[Extracted records]

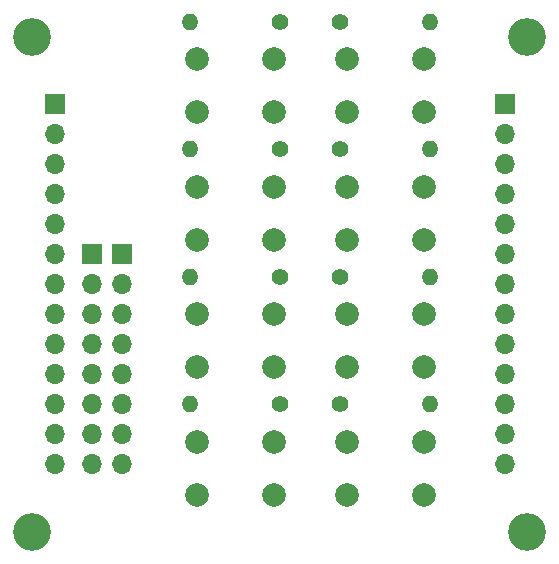
<source format=gbr>
G04 #@! TF.FileFunction,Soldermask,Top*
%FSLAX46Y46*%
G04 Gerber Fmt 4.6, Leading zero omitted, Abs format (unit mm)*
G04 Created by KiCad (PCBNEW 4.0.7+dfsg1-1~bpo9+1) date Mon Apr  2 19:59:58 2018*
%MOMM*%
%LPD*%
G01*
G04 APERTURE LIST*
%ADD10C,0.100000*%
%ADD11R,1.700000X1.700000*%
%ADD12O,1.700000X1.700000*%
%ADD13C,3.200000*%
%ADD14C,1.400000*%
%ADD15O,1.400000X1.400000*%
%ADD16C,2.000000*%
G04 APERTURE END LIST*
D10*
D11*
X168275000Y-92075000D03*
D12*
X168275000Y-94615000D03*
X168275000Y-97155000D03*
X168275000Y-99695000D03*
X168275000Y-102235000D03*
X168275000Y-104775000D03*
X168275000Y-107315000D03*
X168275000Y-109855000D03*
X168275000Y-112395000D03*
X168275000Y-114935000D03*
X168275000Y-117475000D03*
X168275000Y-120015000D03*
X168275000Y-122555000D03*
D13*
X128270000Y-86360000D03*
X170180000Y-86360000D03*
X170180000Y-128270000D03*
X128270000Y-128270000D03*
D11*
X130175000Y-92075000D03*
D12*
X130175000Y-94615000D03*
X130175000Y-97155000D03*
X130175000Y-99695000D03*
X130175000Y-102235000D03*
X130175000Y-104775000D03*
X130175000Y-107315000D03*
X130175000Y-109855000D03*
X130175000Y-112395000D03*
X130175000Y-114935000D03*
X130175000Y-117475000D03*
X130175000Y-120015000D03*
X130175000Y-122555000D03*
D11*
X133350000Y-104775000D03*
D12*
X133350000Y-107315000D03*
X133350000Y-109855000D03*
X133350000Y-112395000D03*
X133350000Y-114935000D03*
X133350000Y-117475000D03*
X133350000Y-120015000D03*
X133350000Y-122555000D03*
D11*
X135890000Y-104775000D03*
D12*
X135890000Y-107315000D03*
X135890000Y-109855000D03*
X135890000Y-112395000D03*
X135890000Y-114935000D03*
X135890000Y-117475000D03*
X135890000Y-120015000D03*
X135890000Y-122555000D03*
D14*
X149225000Y-85090000D03*
D15*
X141605000Y-85090000D03*
D14*
X154305000Y-85090000D03*
D15*
X161925000Y-85090000D03*
D14*
X149225000Y-95885000D03*
D15*
X141605000Y-95885000D03*
D14*
X154305000Y-95885000D03*
D15*
X161925000Y-95885000D03*
D14*
X149225000Y-106680000D03*
D15*
X141605000Y-106680000D03*
D14*
X154305000Y-106680000D03*
D15*
X161925000Y-106680000D03*
D14*
X149225000Y-117475000D03*
D15*
X141605000Y-117475000D03*
D14*
X154305000Y-117475000D03*
D15*
X161925000Y-117475000D03*
D16*
X142240000Y-92765000D03*
X142240000Y-88265000D03*
X148740000Y-92765000D03*
X148740000Y-88265000D03*
X154940000Y-92765000D03*
X154940000Y-88265000D03*
X161440000Y-92765000D03*
X161440000Y-88265000D03*
X142240000Y-103560000D03*
X142240000Y-99060000D03*
X148740000Y-103560000D03*
X148740000Y-99060000D03*
X154940000Y-103560000D03*
X154940000Y-99060000D03*
X161440000Y-103560000D03*
X161440000Y-99060000D03*
X142240000Y-114355000D03*
X142240000Y-109855000D03*
X148740000Y-114355000D03*
X148740000Y-109855000D03*
X154940000Y-114355000D03*
X154940000Y-109855000D03*
X161440000Y-114355000D03*
X161440000Y-109855000D03*
X142240000Y-125150000D03*
X142240000Y-120650000D03*
X148740000Y-125150000D03*
X148740000Y-120650000D03*
X154940000Y-125150000D03*
X154940000Y-120650000D03*
X161440000Y-125150000D03*
X161440000Y-120650000D03*
M02*

</source>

ASSIGNMENT: Find how many lines of the records hold the string "format", then give that number by itself.

RESULT OF THIS TASK: 2